There is no way to soundly argue that there is no 'legitimate use' for an AK47 as it can be effectively used for just about any legal purpose someone might have for a gun.
There is no reason for a civilian to need a military weapon when any task he may require the AK-47 to perform can be performed above or beyond his needs with a civilian weapon.

You mean .50BMG, right?
Yes it is. It's one hell of a round. There are just some things that need to be done the .50BMG way, and for it there is no substitute.
And what, pray tell, would a civilian need it for?
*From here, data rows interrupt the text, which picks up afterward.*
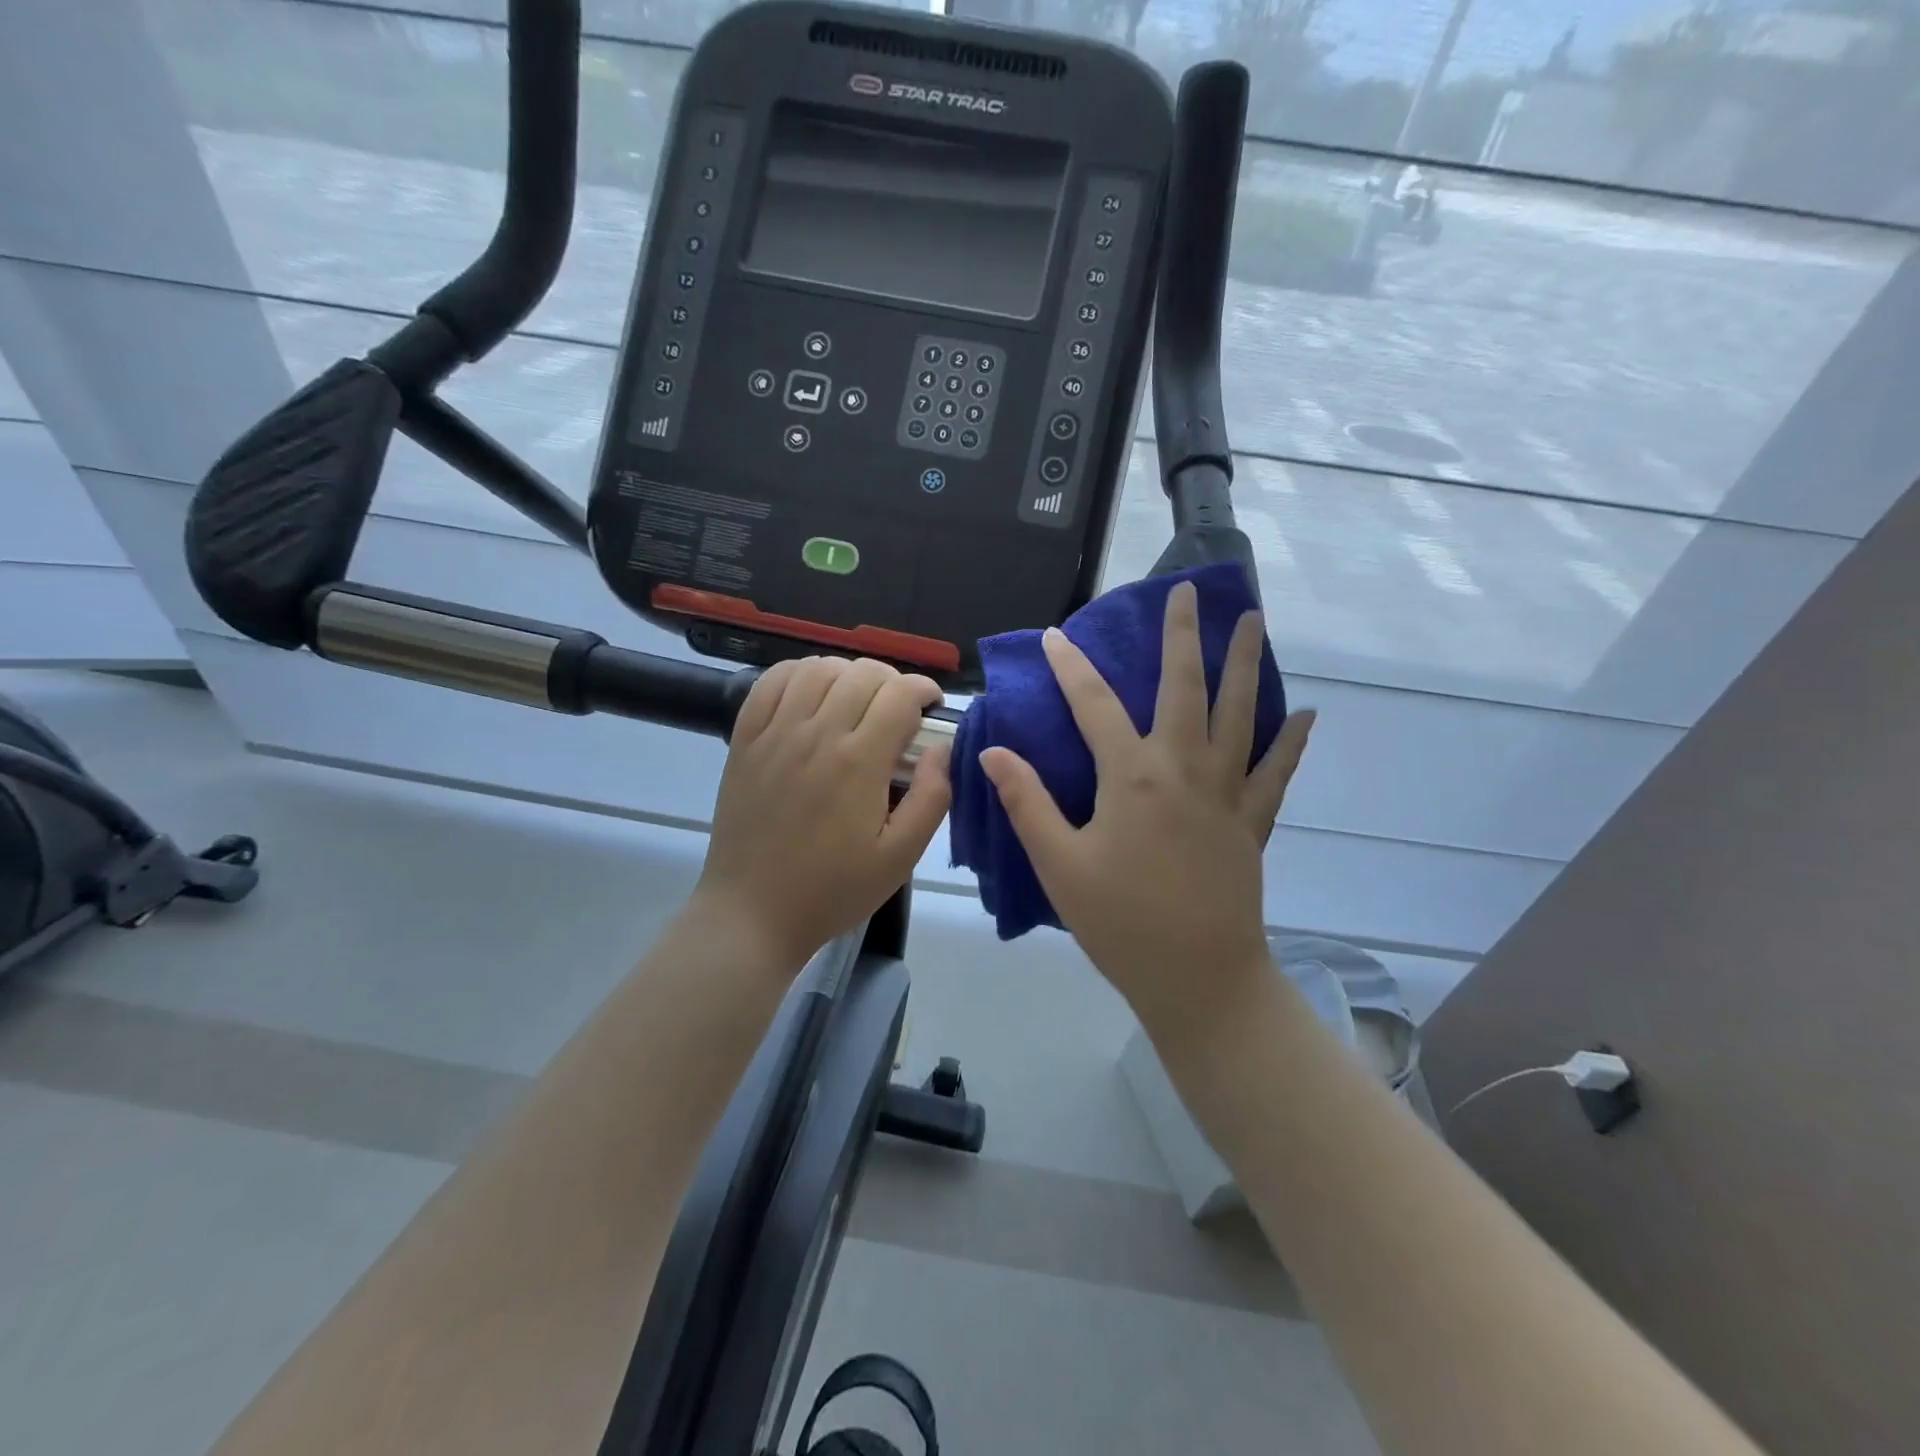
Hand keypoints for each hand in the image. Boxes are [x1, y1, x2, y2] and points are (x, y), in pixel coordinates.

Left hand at [694, 656, 951, 971]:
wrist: (753, 912)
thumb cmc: (833, 889)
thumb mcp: (900, 857)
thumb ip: (932, 798)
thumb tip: (943, 749)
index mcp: (858, 762)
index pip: (899, 694)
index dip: (924, 690)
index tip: (931, 707)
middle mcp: (816, 734)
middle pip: (862, 674)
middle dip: (892, 681)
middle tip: (900, 710)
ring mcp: (775, 734)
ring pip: (817, 669)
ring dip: (848, 673)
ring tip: (857, 699)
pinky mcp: (745, 741)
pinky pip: (771, 682)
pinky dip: (798, 673)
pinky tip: (812, 692)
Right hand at [979, 583, 1313, 1031]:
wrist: (1198, 978)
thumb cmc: (1120, 921)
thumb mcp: (1058, 864)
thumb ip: (1027, 802)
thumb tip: (992, 751)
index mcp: (1131, 778)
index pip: (1093, 706)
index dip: (1071, 668)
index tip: (1057, 636)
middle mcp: (1183, 770)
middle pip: (1183, 688)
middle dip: (1182, 636)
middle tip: (1189, 592)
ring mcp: (1225, 793)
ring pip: (1239, 714)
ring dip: (1242, 664)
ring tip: (1252, 620)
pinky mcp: (1252, 821)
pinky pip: (1275, 772)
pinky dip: (1291, 742)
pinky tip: (1306, 714)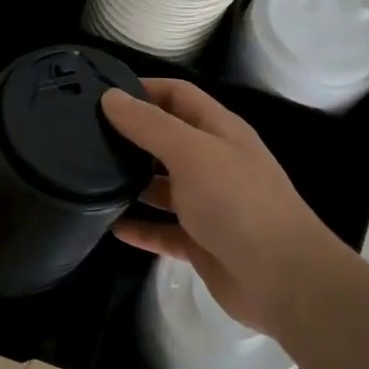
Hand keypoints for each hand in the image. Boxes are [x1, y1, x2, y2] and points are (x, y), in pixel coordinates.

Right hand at [101, 79, 342, 336]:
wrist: (283, 279)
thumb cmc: (237, 202)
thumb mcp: (191, 152)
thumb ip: (149, 125)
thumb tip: (110, 97)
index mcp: (219, 131)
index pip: (178, 96)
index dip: (143, 89)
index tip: (101, 94)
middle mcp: (214, 163)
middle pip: (167, 140)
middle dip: (131, 136)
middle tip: (85, 136)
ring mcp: (208, 205)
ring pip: (163, 186)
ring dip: (131, 183)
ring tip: (88, 179)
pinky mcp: (201, 242)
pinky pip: (163, 230)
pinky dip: (140, 228)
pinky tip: (111, 226)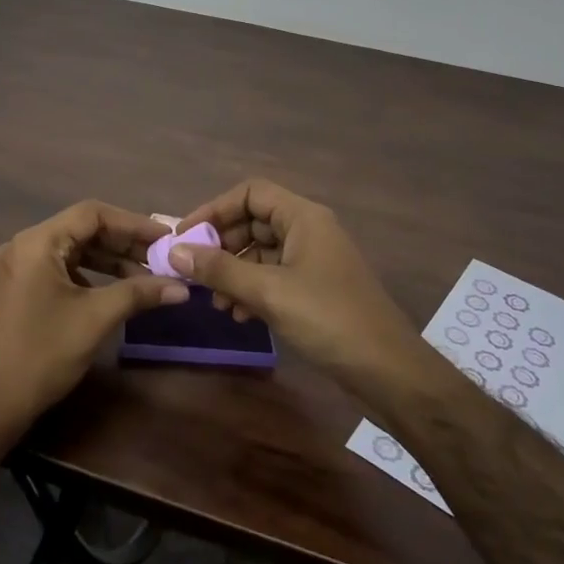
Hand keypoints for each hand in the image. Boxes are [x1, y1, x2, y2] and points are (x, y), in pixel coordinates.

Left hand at [0, 201, 187, 444]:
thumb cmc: (43, 355)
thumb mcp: (96, 319)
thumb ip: (139, 293)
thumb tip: (183, 287)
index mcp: (37, 243)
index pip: (92, 214)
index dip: (132, 223)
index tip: (164, 237)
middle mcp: (22, 245)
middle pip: (81, 229)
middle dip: (122, 242)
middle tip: (160, 256)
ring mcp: (16, 266)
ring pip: (71, 249)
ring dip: (107, 259)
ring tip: (144, 274)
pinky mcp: (16, 287)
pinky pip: (58, 267)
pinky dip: (88, 273)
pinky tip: (113, 289)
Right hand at [168, 179, 426, 406]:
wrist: (388, 370)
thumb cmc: (328, 319)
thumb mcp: (269, 292)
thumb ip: (220, 270)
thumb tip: (174, 252)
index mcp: (303, 217)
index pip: (250, 193)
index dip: (214, 209)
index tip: (185, 235)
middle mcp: (309, 230)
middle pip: (253, 221)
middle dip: (221, 245)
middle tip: (193, 271)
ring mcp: (313, 260)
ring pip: (261, 252)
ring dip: (233, 271)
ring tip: (214, 302)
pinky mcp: (316, 289)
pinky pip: (274, 276)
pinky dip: (251, 289)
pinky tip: (238, 315)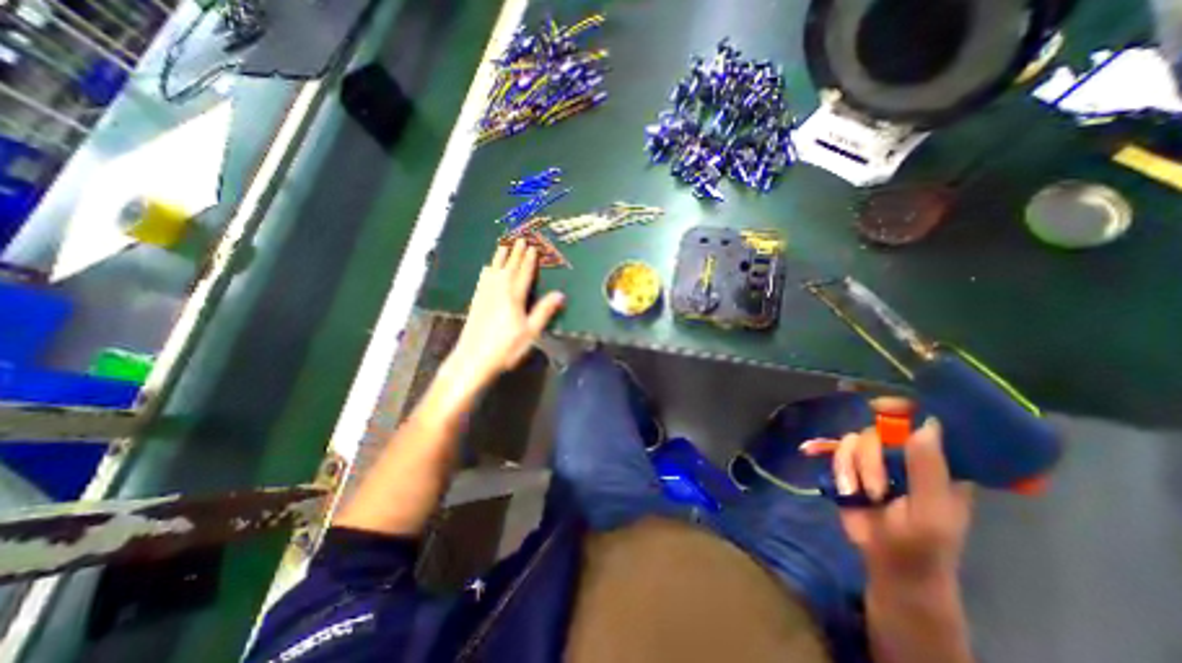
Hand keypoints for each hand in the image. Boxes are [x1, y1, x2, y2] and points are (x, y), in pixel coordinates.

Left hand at [449, 241, 567, 395]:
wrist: (473, 358)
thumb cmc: (506, 347)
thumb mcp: (530, 332)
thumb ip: (544, 311)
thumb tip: (560, 294)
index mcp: (514, 296)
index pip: (524, 274)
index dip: (529, 260)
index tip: (533, 247)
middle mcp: (499, 290)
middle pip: (509, 267)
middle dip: (515, 253)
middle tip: (520, 238)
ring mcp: (485, 294)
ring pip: (494, 269)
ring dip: (500, 256)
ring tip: (504, 244)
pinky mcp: (476, 300)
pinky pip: (483, 278)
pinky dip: (488, 269)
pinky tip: (487, 268)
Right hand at [809, 417, 975, 581]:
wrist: (888, 564)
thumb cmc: (922, 544)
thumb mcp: (931, 510)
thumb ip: (928, 469)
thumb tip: (926, 424)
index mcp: (936, 462)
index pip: (922, 421)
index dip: (902, 408)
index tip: (880, 407)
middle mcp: (903, 454)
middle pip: (877, 431)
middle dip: (869, 460)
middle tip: (876, 490)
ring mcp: (874, 460)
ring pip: (852, 441)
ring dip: (850, 469)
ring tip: (858, 495)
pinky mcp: (850, 467)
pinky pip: (834, 449)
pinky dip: (824, 453)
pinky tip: (809, 451)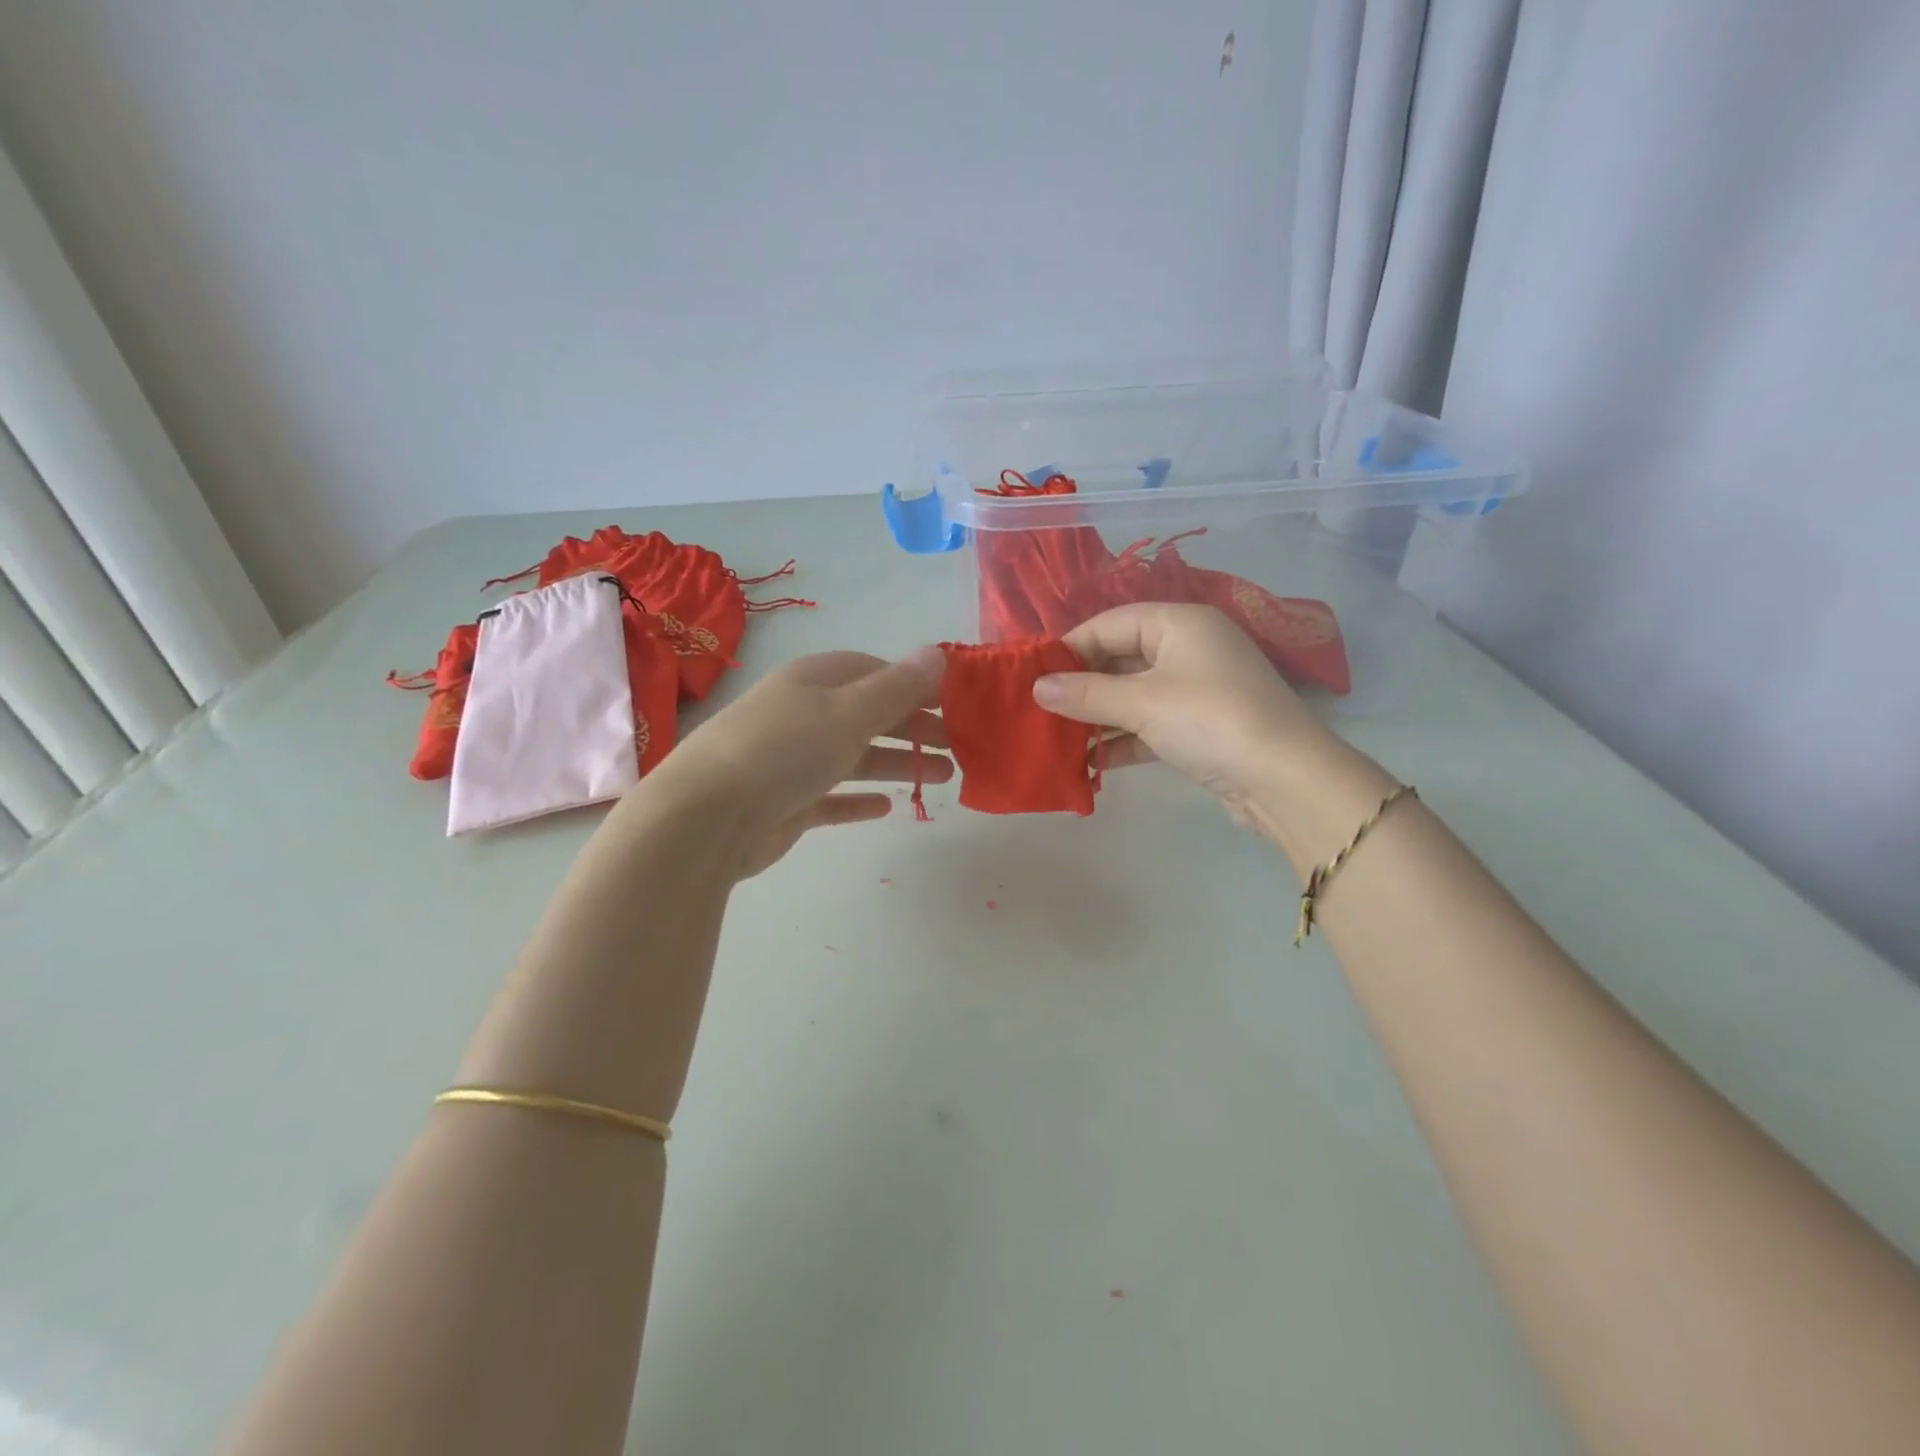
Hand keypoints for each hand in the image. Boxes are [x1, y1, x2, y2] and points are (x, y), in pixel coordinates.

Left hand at [639, 647, 952, 879]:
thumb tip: (937, 653)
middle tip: (959, 746)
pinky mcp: (785, 803)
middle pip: (869, 714)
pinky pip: (831, 797)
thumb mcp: (848, 712)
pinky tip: (886, 807)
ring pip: (856, 756)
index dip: (915, 685)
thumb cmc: (784, 752)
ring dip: (897, 763)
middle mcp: (803, 714)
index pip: (874, 671)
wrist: (705, 818)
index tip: (955, 703)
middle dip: (914, 727)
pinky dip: (858, 799)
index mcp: (815, 680)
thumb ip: (897, 687)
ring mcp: (792, 760)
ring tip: (942, 777)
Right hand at [1034, 603, 1382, 849]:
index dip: (1070, 647)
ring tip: (1056, 738)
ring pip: (1133, 695)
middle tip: (1040, 710)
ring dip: (1097, 717)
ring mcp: (1197, 689)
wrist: (1285, 780)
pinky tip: (1089, 763)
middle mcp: (1189, 648)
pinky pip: (1149, 724)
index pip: (1110, 623)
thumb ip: (1086, 693)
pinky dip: (1121, 740)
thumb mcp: (1141, 702)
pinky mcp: (1200, 727)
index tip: (1033, 675)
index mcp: (1179, 623)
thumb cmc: (1209, 720)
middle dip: (1081, 686)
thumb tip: (1037, 687)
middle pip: (1120, 659)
There aren't an over-abundance of M2's on my street, I dont know about yours.

That will depend on their use by the military.
The 2nd protect weapons that are suitable for use in the milita. The Militia is intended to, among other things, assist (or resist) the military thru force of arms. For that, it needs appropriate weapons; if the average soldier is equipped plasma rufes and mass drivers, then the 2nd proctects the individual right to own and use plasma rifles and mass drivers.
This has always bugged me. Our founding fathers were not stupid men, surely they realized that weapons technology would advance at some point and bring about more lethal means of destroying one's neighbors.

With that in mind, I seriously doubt they meant the 2nd amendment to cover modern military weapons.